Vibrio cholerae is a bacterial pathogen which causes the severe acute diarrheal disease
cholera. Given that a symptomatic incident of
cholera can lead to long term protection, a thorough understanding of the immune response to this pathogen is needed to identify parameters critical to the generation and durability of immunity. To approach this, we utilized a live attenuated
cholera vaccine to model the response to V. cholerae
infection in 12 naïve subjects. We found that this live
attenuated vaccine induced durable vibriocidal antibody titers that were maintained at least one year after vaccination. Similar to what we previously reported in infected patients from Bangladesh, we found that vaccination induced plasmablast responses were primarily specific to the two
immunodominant antigens lipopolysaccharide (LPS) and
cholera toxin (CT). Interestingly, the magnitude of the early plasmablast response at day 7 predicted the serological outcome of vaccination at day 30. However, this correlation was no longer present at later timepoints.
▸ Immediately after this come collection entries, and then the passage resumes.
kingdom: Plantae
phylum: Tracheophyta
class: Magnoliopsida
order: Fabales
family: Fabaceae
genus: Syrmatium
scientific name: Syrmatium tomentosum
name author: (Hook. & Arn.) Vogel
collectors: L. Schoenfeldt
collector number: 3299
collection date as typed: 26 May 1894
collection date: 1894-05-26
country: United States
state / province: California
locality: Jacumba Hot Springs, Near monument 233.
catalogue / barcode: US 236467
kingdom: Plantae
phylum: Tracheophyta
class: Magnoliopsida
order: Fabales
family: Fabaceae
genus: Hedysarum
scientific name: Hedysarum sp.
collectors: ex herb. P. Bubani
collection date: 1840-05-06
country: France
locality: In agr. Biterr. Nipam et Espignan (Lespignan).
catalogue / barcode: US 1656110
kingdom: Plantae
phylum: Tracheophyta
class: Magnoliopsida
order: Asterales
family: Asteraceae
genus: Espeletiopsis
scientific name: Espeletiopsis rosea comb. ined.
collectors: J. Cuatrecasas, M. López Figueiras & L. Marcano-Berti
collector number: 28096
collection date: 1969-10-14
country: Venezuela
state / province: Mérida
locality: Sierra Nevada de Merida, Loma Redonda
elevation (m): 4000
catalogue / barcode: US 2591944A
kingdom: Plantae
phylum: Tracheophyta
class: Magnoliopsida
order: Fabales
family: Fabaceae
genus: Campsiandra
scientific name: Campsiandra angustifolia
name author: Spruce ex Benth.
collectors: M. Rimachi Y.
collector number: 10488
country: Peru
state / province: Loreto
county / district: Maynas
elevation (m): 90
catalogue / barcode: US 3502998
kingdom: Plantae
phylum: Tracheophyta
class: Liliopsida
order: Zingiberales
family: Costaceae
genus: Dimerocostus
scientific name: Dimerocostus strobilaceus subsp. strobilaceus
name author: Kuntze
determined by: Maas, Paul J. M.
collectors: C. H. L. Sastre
The acute responses displayed preferential
immunoglobulin isotype usage, with LPS specific cells being largely
IgM or
IgA producing, while
cholera toxin responses were predominantly
IgG. Finally, CCR9 was highly expressed on
vaccine induced plasmablasts, especially on
IgM and
IgA producing cells, suggesting a role in migration to the gastrointestinal tract. Collectively, these findings demonstrate that the use of a live attenuated
cholera vaccine is an effective tool to examine the primary and long-term immune response following V. cholerae exposure. Additionally, it provides insight into the phenotype and specificity of the cells which likely return to and mediate immunity at the intestinal mucosa. A thorough understanding of these properties both in peripheral blood and in the intestinal mucosae will inform future
vaccine development against both
cholera and other mucosal pathogens. Trial Registration: NCT03251495.